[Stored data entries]
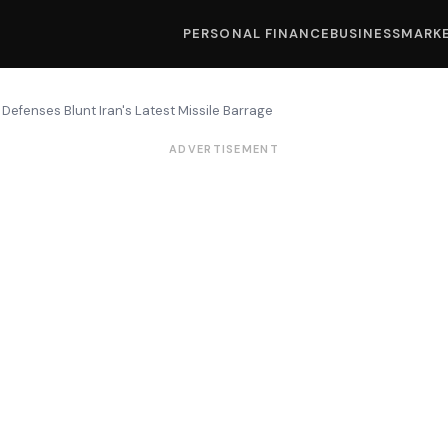
PERSONAL FINANCE
BUSINESS
MARK
 Defenses Blunt Iran's Latest Missile Barrage
ADVERTISEMENT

[Exercise prompt]
Please retype the data exactly, but do not carry over any picture.

[Answer below]
PERSONAL FINANCE
BUSINESS
MARK
 Defenses Blunt Iran's Latest Missile Barrage
ADVERTISEMENT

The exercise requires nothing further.